Officials claim that the first phase of the reforms which focused on improving financial management and fiscal sustainability of the cash-strapped province has yielded positive results. Now the reforms are in the second phase, for which $90 million has been provided and another $130 million is expected to be released this month.

The NWFP--heavily depended on external resources--has managed to explore new avenues of revenue mobilisation from its own resources as these reforms helped the tax-collecting agencies in improving the overall revenue collection.

The second phase of the reforms initiated in the FY2004-05, is mainly based on four pillars: accelerating the human development, fiscal and public expenditure management, strengthening the governance and promoting the economic growth.
The major thrust of the reforms is, however, on education and health sectors where a number of measures coupled with policy initiatives have been taken to improve the overall service delivery and pass on maximum benefit to the poor.

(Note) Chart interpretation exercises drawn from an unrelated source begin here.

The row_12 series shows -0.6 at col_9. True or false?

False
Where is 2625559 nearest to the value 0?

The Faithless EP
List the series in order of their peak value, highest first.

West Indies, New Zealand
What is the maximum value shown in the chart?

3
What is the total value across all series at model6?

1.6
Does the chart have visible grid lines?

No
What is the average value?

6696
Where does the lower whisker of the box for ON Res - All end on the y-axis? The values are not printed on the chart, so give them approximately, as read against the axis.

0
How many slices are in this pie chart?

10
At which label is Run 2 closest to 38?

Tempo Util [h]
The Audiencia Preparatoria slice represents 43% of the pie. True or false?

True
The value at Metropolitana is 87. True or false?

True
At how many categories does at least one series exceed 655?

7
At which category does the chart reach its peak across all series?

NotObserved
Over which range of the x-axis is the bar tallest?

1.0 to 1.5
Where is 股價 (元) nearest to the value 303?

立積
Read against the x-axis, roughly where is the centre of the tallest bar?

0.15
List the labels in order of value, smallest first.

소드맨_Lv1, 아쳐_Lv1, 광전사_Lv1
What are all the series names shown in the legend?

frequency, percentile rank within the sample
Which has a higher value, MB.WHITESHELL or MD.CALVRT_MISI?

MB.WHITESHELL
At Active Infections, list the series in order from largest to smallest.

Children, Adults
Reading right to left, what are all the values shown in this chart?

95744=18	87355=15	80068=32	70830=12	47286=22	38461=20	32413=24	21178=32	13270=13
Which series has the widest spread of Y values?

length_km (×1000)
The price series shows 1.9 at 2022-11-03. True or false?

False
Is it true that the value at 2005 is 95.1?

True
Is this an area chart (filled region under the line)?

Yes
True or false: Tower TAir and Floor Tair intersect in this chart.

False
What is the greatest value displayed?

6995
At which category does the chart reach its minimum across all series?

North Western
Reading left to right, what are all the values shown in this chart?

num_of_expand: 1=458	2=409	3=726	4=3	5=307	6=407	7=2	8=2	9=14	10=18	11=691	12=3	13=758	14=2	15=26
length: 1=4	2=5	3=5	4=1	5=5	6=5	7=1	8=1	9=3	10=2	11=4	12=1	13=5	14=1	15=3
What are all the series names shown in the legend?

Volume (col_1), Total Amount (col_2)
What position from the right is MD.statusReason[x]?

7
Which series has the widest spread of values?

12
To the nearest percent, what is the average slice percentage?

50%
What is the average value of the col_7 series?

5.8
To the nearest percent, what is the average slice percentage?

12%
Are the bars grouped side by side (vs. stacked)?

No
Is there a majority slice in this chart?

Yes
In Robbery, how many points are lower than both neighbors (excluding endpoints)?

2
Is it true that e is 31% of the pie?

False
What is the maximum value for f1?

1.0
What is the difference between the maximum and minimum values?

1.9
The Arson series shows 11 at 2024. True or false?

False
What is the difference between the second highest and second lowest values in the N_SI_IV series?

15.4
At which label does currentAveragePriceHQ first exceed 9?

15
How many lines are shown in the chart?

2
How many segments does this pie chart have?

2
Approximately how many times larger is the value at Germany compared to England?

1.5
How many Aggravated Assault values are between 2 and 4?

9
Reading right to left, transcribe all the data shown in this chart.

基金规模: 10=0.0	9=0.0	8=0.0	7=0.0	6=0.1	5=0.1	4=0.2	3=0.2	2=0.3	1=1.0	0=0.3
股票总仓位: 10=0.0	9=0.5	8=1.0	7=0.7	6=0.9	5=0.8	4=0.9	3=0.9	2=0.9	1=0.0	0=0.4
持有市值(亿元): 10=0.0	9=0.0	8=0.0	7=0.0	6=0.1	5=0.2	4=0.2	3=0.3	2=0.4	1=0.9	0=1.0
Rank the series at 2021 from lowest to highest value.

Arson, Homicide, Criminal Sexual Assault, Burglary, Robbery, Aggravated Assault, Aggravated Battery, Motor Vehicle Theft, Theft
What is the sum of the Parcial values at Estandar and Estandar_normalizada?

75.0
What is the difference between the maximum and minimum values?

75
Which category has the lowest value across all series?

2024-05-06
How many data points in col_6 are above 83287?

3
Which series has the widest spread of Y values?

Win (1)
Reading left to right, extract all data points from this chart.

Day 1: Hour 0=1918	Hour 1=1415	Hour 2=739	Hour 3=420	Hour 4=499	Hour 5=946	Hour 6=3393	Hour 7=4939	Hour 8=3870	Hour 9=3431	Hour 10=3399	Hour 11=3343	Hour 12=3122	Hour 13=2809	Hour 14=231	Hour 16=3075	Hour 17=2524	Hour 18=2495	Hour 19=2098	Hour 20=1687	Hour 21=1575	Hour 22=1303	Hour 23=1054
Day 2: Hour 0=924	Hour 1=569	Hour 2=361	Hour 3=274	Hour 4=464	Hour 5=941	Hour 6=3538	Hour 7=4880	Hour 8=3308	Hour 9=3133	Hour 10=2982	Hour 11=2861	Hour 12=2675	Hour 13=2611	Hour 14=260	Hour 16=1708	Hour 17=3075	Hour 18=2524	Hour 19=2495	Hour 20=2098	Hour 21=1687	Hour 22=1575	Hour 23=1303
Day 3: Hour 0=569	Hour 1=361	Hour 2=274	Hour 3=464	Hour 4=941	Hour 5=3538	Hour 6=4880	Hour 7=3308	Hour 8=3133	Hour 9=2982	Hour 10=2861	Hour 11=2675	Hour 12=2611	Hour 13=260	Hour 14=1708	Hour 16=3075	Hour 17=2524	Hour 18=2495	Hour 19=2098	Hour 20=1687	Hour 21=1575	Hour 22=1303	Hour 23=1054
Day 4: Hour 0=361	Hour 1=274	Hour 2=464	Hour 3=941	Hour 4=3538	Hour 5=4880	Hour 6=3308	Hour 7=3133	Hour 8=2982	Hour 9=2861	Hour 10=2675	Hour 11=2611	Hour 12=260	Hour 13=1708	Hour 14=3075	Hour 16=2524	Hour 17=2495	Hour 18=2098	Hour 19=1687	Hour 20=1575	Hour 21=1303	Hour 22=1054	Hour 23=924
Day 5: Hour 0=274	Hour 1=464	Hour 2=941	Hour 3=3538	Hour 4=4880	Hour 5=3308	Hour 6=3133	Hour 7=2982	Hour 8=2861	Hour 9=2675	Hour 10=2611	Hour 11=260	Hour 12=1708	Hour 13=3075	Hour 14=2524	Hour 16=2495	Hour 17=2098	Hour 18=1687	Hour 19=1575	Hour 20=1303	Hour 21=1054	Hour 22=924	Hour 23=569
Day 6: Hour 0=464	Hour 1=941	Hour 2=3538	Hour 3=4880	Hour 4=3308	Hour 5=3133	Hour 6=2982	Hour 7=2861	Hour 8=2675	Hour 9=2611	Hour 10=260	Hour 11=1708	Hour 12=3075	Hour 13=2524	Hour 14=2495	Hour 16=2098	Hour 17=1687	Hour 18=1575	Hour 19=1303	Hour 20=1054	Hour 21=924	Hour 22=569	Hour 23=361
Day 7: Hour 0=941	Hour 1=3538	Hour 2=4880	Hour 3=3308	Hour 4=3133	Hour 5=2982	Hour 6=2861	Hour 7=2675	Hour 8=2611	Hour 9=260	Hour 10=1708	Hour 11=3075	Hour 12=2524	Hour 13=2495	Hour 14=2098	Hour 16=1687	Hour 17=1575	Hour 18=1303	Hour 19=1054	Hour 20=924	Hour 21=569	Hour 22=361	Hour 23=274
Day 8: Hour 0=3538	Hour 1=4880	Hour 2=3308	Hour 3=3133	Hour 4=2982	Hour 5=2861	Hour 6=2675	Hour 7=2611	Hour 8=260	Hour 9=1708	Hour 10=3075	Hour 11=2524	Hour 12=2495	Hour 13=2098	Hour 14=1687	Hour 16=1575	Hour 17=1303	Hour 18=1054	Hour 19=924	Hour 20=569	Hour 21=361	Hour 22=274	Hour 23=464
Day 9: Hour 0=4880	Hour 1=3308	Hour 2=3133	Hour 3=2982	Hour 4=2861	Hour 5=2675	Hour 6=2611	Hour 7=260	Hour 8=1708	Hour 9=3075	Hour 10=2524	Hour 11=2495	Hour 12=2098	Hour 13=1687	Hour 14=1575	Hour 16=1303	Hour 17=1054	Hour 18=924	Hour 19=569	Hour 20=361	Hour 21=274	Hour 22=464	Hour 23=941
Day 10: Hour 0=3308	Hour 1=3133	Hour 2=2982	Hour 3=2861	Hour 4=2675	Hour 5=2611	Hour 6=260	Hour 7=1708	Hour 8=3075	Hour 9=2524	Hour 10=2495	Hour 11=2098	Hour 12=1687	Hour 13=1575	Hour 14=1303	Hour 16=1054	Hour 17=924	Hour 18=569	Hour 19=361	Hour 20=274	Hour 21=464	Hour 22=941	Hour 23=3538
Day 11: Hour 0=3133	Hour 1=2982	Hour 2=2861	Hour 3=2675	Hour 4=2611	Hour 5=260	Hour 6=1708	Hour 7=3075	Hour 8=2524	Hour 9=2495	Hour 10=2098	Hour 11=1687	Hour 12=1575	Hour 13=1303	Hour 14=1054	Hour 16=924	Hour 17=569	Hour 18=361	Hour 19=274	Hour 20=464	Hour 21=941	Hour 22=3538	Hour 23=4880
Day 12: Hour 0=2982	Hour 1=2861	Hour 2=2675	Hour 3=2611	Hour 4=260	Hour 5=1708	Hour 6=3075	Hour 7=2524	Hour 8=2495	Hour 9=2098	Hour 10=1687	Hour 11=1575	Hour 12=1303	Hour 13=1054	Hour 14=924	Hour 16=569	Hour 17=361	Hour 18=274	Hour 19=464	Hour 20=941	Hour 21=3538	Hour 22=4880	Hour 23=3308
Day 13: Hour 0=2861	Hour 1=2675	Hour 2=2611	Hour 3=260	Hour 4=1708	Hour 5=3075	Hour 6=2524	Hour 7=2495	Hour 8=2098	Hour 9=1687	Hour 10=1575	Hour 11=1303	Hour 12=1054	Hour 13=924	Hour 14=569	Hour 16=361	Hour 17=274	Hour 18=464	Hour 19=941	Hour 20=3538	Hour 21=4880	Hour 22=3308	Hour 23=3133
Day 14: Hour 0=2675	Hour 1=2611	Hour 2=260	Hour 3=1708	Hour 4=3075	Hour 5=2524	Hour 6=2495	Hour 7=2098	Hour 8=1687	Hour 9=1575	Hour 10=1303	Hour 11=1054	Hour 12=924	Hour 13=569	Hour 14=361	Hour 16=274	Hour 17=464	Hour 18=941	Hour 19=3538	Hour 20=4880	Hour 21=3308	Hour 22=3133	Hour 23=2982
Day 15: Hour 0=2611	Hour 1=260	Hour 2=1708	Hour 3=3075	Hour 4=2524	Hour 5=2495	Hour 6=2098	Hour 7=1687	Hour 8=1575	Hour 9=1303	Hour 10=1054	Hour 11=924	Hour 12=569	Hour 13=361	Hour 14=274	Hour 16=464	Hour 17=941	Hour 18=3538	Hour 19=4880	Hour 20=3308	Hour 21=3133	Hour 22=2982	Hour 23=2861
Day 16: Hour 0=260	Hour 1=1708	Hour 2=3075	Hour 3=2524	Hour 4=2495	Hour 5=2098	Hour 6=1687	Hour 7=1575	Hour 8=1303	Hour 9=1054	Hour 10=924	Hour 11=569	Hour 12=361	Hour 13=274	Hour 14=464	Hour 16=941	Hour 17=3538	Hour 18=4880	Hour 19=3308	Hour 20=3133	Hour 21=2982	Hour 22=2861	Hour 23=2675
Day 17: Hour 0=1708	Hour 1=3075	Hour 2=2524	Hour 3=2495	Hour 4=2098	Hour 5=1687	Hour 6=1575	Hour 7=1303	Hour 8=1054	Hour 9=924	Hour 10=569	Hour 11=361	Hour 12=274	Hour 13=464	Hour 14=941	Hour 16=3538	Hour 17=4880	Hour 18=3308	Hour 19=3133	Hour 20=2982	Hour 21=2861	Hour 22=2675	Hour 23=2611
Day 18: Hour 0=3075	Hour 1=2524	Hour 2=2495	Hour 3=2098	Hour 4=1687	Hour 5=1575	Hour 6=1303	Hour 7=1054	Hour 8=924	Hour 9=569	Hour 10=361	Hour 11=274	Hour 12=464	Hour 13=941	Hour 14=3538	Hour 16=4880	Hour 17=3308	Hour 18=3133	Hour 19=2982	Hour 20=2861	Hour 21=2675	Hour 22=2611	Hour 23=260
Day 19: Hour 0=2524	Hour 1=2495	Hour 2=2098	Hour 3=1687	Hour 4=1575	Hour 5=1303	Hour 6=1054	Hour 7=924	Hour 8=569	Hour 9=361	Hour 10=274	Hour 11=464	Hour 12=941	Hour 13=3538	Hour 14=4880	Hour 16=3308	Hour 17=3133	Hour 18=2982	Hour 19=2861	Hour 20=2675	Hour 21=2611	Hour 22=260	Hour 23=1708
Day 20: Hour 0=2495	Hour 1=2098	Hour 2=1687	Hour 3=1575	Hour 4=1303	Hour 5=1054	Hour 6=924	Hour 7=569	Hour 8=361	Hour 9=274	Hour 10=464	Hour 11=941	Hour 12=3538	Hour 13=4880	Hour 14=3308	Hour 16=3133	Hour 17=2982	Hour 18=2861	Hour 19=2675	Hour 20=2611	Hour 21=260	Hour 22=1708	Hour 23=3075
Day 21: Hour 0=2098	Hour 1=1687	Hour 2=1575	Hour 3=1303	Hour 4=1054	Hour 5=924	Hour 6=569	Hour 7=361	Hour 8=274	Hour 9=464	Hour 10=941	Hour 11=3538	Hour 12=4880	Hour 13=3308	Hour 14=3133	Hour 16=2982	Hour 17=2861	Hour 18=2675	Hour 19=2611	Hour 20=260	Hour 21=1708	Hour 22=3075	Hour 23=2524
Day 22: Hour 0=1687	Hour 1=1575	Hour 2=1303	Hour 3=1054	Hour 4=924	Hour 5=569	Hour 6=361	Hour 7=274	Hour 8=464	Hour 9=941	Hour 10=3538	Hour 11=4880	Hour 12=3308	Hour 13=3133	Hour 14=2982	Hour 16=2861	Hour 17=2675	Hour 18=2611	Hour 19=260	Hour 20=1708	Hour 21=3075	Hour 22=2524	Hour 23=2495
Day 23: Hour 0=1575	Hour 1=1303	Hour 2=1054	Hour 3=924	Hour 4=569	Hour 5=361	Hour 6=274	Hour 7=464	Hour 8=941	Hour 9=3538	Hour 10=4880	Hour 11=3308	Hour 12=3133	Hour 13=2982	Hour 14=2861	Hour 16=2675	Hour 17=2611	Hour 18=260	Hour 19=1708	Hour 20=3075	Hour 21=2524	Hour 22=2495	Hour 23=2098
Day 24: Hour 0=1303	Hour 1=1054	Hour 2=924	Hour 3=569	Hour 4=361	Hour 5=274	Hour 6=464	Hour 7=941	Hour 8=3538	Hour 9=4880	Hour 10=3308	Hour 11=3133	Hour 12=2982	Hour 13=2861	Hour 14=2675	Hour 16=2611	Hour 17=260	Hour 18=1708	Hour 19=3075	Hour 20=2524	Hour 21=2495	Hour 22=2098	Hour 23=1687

Education Department officials say that the overall education profile has improved as the Gross Enrolment Ratio (GER) for the primary stage shows an increase of 81-83 per cent at the base-line which has to reach 85 per cent target within specified time-period. Similarly, measures for expanding equitable access to education have also brought positive changes showing a rise of enrolment from under 3.2 million in 2004-05 to over 3.5 million in 2006-07.

The monthly stipends for girls in grades 6-10 in seven districts with middle and secondary enrolment rates which were below 12 per cent show an increase of 5-10 per cent.

The government has also converted Parent Teachers’ Association (PTAs) into Parent Teachers’ Councils (PTCs) with more fiscal and administrative authority allowing them to use development funds. Moreover the government has also initiated partnership agreements between the provincial and district governments that will have far-reaching impact on the access and quality of education.

The focus of second-phase reforms is on quality improvement, particularly at the elementary stage for which purpose two separate plans--Teacher Development Framework and Sector Plan--have been put in place.

These plans are considered as an integrated package for expansion of access, quality improvement and strengthening of institutional and management capacity.

Health sector is the second priority wherein a number of initiatives, focusing on improving the quality of primary and secondary health care services, have been taken. Moreover, minimum quality care standards have been set, providing a baseline for future improvement in the health system.

But there are some problems too. The World Bank while commenting on these reforms said: “Two of the three models of innovation including increasing management authority, performance based incentives in the public sector are yet to be approved six months after the first appraisal. It is crucial for these models to be approved and implementesd or else the whole approach to test innovative models is likely to fail.”

Initiatives for promoting private sector-led economic growth have been strengthened by forming an Investment Facilitation Council to be chaired by the chief minister and an Investment Facilitation Committee to be headed by the Chief Secretary.
Officials at Industries Department say the management control of all the 16 industrial estates have been transferred to the private sector, which have showed an improvement in management and an increase in revenue collection. Progress has also been witnessed in the key policy area of mining, as the government has notified the appointment of mine magistrates in 20 districts.

The overall fiscal sustainability of the reform programme seems to be robust, with the budget deficit for current fiscal year within the agreed limits of the Medium Term Budgetary Framework (MTBF). However, the procurement reforms has not been fast enough. A high-level delegation of the World Bank is expected to visit the provincial capital sometime in December to review the government performance and work out the modalities for the next tranche of budgetary support for the reforms.